The report starts with a gripping observation:
- Cable multiple systems operators (MSOs) could soon have their backs against the wall as their customer base demands 100 HDTV channels, their RBOC and satellite competitors supply that many, but their own HFC plant can only deliver 12.
Now, it is true that most of cable's bandwidth is eaten up by analog broadcast channels, to the tune of 70 or more on many cable systems. And then there's broadcast digital, digital simulcast, and VOD, not to mention DOCSIS channels for IP services. Available spectrum for HDTV is limited, but in an emergency, MSOs could quickly pare down their analog offerings considerably to reclaim spectrum.
The report further contends:
- Cable, we believe, will face the same issue with its legacy copper-based transport media, in this case coaxial cable, that the telcos are facing with their copper infrastructure.
In those Verizon fiber markets, cable operators may well need to look at network enhancements to stay ahead of the capacity curve.
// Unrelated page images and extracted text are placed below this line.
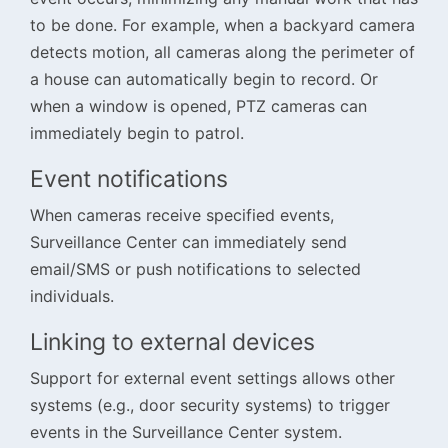
to be done. For example, when a backyard camera
detects motion, all cameras along the perimeter of
a house can automatically begin to record. Or
when a window is opened, PTZ cameras can
immediately begin to patrol.
Event notifications
When cameras receive specified events,
Surveillance Center can immediately send
email/SMS or push notifications to selected
individuals.
Linking to external devices
Support for external event settings allows other
systems (e.g., door security systems) to trigger
events in the Surveillance Center system.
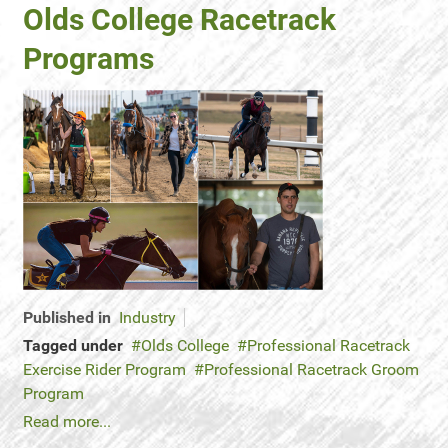
Olds College Racetrack
Programs
Published in
Industry
Tagged under
Olds College
Professional Racetrack
Exercise Rider Program
Professional Racetrack Groom
Program
Read more...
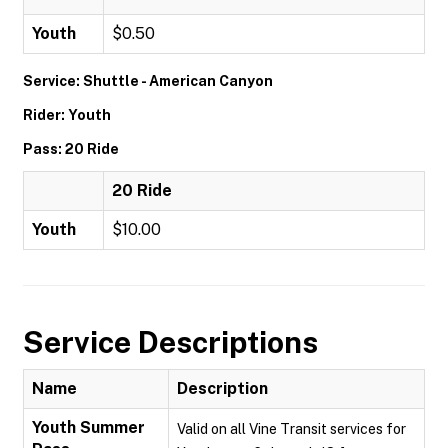
Youth
$0.50
Service: Shuttle - American Canyon
Rider: Youth
Pass: 20 Ride
20 Ride
Youth
$10.00
Service Descriptions
Name
Description
Youth Summer
Valid on all Vine Transit services for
But as the Merriman report notes, MSOs have many options available to do so.
- The MSOs have multiple technology choices in enhancing access bandwidth -- such as new compression technologies, pushing fiber deeper in the network and adding optical nodes, coaxial spectrum enhancement, switched broadcast technologies, and analog spectrum reclamation -- and are likely to opt for combinations of these alternatives.
Cable operators certainly face bandwidth concerns and challenges. But a crisis? Not so much. If there's a crisis, it's among the North American telcos that are now losing a million local phone customers -- a quarter of them to MSOs. Now that telcos are finally positioning themselves to fire back with fiber, cable just needs to be ready to return the volley.